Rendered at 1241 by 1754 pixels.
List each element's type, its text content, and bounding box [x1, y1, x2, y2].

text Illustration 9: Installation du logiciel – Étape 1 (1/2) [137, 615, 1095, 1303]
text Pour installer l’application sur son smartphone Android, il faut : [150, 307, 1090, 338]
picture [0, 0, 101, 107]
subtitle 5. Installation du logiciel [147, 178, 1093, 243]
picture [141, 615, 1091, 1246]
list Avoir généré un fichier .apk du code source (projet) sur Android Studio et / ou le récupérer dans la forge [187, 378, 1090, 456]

====

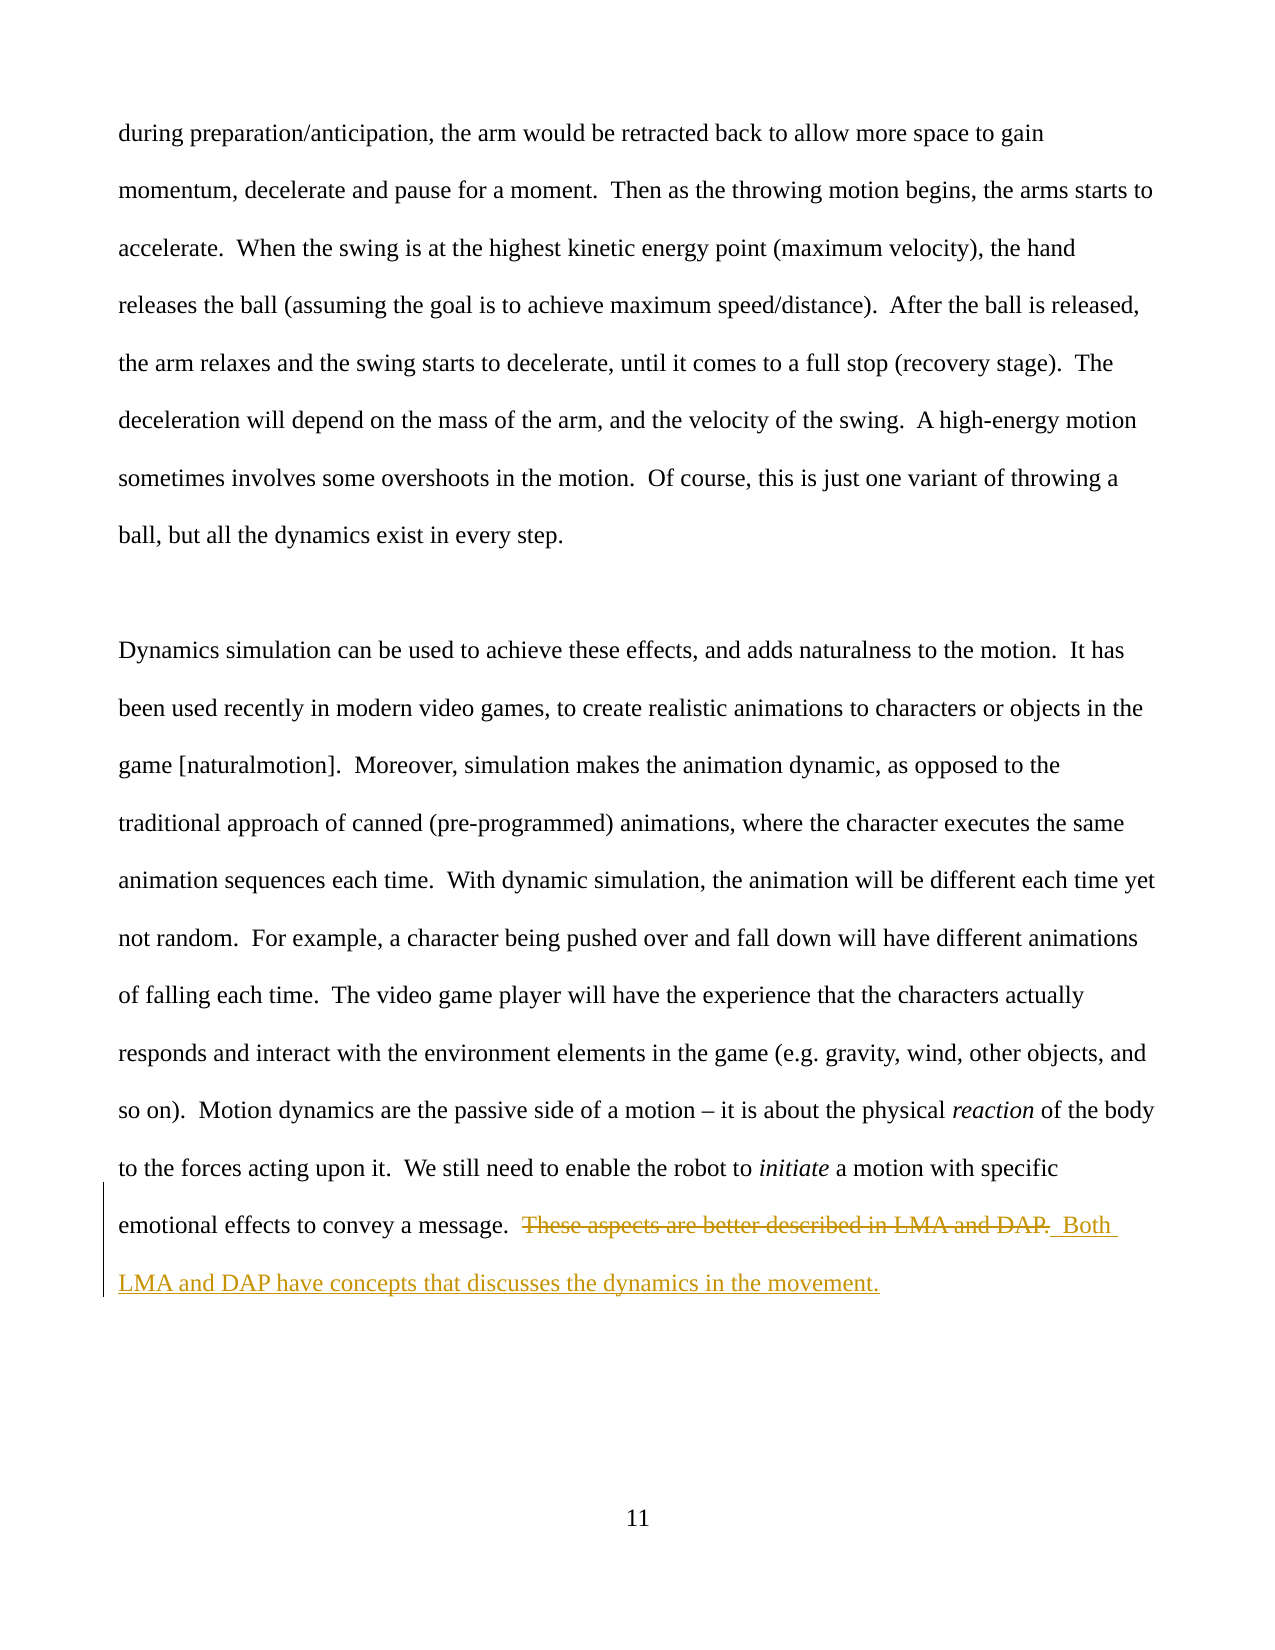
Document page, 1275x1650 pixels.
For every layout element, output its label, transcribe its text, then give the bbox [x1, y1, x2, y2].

====

- **Problem requirements**: Rewrite the part that opens with the line containing "Document page, 1275x1650 pixels." and closes with the line containing "For every layout", using "copy out" in place of "transcribe" and leaving everything else unchanged.

- **Task answer**:
Document page, 1275x1650 pixels.
For every layout element, output its label, copy out its text, then give the bbox [x1, y1, x2, y2].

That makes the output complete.